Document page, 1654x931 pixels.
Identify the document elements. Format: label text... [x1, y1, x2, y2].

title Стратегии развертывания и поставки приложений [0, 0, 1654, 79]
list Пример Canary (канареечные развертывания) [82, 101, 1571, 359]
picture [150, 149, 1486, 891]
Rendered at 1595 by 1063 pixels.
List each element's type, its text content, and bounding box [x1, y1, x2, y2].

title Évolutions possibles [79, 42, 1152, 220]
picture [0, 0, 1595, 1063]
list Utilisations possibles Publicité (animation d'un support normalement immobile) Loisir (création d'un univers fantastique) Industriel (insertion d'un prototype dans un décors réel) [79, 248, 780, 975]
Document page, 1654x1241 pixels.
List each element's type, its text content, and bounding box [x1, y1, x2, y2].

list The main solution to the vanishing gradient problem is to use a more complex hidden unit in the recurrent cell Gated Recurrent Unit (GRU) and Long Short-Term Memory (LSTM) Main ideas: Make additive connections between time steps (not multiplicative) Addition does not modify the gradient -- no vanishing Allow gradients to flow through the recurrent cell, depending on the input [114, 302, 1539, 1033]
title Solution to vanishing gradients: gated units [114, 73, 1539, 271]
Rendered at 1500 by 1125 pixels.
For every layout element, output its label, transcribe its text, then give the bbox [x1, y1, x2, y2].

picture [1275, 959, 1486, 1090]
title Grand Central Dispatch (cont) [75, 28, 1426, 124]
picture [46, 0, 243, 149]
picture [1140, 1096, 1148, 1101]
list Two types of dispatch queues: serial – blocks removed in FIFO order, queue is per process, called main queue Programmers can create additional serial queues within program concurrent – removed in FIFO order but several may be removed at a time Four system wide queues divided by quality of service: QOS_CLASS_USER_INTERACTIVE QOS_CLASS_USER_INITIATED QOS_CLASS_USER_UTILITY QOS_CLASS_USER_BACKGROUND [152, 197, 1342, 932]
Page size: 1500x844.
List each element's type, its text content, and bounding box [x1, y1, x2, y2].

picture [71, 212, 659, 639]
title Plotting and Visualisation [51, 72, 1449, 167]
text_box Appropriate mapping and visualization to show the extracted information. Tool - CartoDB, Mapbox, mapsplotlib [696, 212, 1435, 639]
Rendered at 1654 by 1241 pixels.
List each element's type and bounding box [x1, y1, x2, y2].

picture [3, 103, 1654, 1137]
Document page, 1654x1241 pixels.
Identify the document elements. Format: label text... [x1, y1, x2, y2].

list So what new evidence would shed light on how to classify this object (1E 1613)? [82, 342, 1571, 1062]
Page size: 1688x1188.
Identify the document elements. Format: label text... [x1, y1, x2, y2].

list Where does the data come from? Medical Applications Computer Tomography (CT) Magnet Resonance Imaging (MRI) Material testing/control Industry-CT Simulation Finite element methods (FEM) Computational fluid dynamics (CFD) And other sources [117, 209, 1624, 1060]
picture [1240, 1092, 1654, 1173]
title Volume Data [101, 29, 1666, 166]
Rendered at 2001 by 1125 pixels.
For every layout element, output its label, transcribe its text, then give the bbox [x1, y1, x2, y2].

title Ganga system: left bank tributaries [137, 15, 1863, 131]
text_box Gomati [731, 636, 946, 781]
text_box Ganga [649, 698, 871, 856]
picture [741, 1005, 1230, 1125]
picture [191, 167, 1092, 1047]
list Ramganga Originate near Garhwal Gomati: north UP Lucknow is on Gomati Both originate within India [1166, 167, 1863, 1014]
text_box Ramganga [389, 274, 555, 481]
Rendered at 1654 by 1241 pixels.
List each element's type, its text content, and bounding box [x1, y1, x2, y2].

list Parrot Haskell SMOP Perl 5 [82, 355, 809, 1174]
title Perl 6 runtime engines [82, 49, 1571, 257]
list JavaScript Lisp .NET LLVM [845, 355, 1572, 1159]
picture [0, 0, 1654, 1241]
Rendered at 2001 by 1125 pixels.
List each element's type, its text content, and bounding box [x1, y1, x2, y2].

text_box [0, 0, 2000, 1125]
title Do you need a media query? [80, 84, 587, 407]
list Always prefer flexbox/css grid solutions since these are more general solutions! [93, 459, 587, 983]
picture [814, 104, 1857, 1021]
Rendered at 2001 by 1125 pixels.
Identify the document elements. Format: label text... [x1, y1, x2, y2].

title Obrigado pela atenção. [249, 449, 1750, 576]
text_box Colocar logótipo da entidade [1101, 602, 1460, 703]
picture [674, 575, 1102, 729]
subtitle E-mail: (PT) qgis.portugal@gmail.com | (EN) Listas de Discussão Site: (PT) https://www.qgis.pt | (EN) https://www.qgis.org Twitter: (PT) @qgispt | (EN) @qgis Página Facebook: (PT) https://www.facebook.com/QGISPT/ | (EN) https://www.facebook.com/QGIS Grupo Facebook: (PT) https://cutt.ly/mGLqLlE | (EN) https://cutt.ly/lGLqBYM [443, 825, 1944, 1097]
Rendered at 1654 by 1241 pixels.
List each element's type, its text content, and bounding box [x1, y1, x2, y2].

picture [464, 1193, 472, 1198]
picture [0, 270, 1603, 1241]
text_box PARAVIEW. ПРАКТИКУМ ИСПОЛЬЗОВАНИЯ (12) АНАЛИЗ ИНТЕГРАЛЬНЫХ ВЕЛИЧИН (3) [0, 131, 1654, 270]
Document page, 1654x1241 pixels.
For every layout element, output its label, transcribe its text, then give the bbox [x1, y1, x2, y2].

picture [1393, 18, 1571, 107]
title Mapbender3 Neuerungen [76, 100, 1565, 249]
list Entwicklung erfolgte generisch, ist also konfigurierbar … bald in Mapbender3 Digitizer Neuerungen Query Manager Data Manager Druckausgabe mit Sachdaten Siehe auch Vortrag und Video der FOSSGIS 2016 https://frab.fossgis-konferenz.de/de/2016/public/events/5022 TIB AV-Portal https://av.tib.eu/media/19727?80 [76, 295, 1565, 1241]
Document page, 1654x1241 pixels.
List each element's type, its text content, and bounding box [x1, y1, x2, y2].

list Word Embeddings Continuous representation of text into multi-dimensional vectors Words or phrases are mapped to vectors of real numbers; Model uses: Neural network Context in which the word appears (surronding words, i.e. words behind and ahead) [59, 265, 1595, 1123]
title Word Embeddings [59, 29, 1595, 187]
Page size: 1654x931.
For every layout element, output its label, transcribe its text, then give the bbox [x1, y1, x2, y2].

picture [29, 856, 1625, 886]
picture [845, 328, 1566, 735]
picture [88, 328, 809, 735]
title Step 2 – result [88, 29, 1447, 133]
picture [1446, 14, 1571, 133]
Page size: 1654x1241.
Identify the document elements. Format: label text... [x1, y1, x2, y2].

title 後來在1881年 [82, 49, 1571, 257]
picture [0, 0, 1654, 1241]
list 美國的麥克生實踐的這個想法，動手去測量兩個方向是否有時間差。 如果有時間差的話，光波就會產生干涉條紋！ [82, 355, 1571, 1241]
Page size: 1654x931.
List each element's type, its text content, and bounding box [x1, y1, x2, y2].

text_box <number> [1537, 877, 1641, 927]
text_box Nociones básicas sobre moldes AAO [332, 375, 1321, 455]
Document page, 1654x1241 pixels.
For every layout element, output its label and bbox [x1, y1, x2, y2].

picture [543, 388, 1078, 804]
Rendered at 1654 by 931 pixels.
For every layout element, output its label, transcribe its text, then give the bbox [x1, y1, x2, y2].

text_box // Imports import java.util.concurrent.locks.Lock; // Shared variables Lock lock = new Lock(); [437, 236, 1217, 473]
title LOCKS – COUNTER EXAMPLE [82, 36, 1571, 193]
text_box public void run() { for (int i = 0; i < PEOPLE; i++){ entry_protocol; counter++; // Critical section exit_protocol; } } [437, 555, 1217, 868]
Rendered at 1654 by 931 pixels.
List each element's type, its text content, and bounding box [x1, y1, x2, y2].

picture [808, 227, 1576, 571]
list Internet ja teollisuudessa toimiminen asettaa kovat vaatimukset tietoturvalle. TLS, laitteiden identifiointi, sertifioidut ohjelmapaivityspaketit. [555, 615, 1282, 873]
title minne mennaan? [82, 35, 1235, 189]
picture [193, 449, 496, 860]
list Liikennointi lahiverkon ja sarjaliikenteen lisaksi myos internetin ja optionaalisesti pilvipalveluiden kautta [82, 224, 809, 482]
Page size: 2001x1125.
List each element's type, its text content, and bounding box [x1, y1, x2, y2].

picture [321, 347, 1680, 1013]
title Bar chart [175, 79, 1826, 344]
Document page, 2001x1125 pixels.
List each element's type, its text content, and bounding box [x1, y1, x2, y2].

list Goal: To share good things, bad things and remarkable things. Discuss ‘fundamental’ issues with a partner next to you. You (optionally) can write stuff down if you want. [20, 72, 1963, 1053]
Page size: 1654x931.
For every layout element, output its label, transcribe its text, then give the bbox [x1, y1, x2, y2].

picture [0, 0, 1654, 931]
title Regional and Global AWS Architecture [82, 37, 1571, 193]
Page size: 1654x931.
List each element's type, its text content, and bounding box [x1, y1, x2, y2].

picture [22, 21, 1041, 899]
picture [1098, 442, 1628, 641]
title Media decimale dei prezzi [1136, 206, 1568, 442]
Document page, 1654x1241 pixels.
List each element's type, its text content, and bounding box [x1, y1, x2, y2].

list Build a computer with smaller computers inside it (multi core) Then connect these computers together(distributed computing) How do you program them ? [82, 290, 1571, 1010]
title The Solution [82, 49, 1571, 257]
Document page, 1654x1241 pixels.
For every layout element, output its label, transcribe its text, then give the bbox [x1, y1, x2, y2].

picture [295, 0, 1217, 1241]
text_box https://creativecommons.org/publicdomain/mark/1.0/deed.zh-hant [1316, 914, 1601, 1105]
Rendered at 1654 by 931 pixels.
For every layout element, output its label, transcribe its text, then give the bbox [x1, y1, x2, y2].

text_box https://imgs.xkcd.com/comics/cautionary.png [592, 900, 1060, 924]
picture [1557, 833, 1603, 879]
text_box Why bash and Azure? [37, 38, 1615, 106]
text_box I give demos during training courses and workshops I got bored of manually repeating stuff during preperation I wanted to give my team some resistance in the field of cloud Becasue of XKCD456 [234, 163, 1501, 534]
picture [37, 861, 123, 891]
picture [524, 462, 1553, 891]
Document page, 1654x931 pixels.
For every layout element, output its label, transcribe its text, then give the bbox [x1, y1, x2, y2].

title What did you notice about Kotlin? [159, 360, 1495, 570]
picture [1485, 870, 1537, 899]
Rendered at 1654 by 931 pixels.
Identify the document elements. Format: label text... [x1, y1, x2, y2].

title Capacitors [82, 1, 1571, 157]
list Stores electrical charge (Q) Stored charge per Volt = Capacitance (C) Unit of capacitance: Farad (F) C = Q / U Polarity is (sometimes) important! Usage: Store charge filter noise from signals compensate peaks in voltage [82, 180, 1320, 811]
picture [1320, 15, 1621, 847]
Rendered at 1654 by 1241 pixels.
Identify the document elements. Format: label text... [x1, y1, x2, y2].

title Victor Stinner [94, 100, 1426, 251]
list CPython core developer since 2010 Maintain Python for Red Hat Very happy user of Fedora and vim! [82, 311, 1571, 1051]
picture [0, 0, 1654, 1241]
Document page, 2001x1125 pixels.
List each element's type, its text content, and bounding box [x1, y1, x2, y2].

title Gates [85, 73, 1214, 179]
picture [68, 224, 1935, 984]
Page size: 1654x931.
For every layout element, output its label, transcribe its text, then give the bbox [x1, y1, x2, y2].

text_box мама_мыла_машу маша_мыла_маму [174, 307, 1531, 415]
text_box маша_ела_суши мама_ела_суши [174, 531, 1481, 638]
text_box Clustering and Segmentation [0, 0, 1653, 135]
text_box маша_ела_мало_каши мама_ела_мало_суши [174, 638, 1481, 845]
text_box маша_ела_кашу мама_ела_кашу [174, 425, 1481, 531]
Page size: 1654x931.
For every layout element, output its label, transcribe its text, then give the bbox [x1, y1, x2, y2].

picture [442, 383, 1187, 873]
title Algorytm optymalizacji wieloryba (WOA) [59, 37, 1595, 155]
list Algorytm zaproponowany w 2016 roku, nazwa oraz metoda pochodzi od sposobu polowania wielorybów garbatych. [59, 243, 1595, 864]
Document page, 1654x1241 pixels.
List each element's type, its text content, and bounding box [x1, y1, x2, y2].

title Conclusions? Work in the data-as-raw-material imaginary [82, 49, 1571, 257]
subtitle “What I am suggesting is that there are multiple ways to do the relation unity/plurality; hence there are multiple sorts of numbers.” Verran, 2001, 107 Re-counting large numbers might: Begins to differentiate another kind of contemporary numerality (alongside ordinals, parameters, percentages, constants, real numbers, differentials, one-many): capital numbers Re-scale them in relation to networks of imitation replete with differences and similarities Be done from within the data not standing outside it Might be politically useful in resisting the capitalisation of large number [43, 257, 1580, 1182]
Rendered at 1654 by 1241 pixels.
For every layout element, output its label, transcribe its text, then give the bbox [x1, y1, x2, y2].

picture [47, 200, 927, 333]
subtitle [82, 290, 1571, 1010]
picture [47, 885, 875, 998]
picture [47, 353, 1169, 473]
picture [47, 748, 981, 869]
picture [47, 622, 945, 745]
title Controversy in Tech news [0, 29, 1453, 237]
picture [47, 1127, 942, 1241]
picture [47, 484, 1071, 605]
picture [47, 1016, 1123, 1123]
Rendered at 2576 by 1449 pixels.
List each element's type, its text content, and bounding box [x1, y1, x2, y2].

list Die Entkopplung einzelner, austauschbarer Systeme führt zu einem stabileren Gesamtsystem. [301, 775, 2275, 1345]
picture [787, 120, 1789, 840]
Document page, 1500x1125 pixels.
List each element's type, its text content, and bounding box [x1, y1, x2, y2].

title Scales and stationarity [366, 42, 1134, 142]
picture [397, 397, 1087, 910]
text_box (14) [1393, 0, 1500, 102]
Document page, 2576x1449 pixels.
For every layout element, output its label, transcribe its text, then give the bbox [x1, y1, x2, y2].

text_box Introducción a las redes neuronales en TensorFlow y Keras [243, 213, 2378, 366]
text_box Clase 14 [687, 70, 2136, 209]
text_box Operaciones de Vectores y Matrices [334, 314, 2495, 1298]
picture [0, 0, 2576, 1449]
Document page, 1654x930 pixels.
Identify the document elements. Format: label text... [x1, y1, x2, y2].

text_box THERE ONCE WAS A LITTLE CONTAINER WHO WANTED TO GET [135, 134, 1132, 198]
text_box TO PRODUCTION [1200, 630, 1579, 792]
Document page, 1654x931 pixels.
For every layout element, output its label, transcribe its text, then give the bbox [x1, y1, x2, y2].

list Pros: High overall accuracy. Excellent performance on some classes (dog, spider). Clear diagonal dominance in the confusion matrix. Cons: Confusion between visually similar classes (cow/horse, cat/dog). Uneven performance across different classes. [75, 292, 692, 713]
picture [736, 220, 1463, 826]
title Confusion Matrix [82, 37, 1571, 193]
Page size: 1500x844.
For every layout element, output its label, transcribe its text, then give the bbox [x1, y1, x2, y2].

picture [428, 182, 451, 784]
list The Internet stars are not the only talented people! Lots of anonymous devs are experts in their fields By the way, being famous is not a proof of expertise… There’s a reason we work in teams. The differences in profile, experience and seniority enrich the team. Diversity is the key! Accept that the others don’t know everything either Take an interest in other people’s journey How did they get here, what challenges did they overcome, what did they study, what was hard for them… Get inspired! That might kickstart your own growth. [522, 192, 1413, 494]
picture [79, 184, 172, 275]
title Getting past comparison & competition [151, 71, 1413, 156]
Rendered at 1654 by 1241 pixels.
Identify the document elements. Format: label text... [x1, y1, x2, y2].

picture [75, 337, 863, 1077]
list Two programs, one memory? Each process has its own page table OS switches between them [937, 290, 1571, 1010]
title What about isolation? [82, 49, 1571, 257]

* SET EXERCISE
Reproduce the entry lines above verbatim, from the line with "Document page, 1500x1125 pixels." to the line with "text_box (14) [1393, 0, 1500, 102]", including both of those lines.

* EXERCISE RESULT
Document page, 1500x1125 pixels.
List each element's type, its text content, and bounding box [x1, y1, x2, y2].

title Scales and stationarity [366, 42, 1134, 142]
picture [397, 397, 1087, 910]
text_box (14) [1393, 0, 1500, 102]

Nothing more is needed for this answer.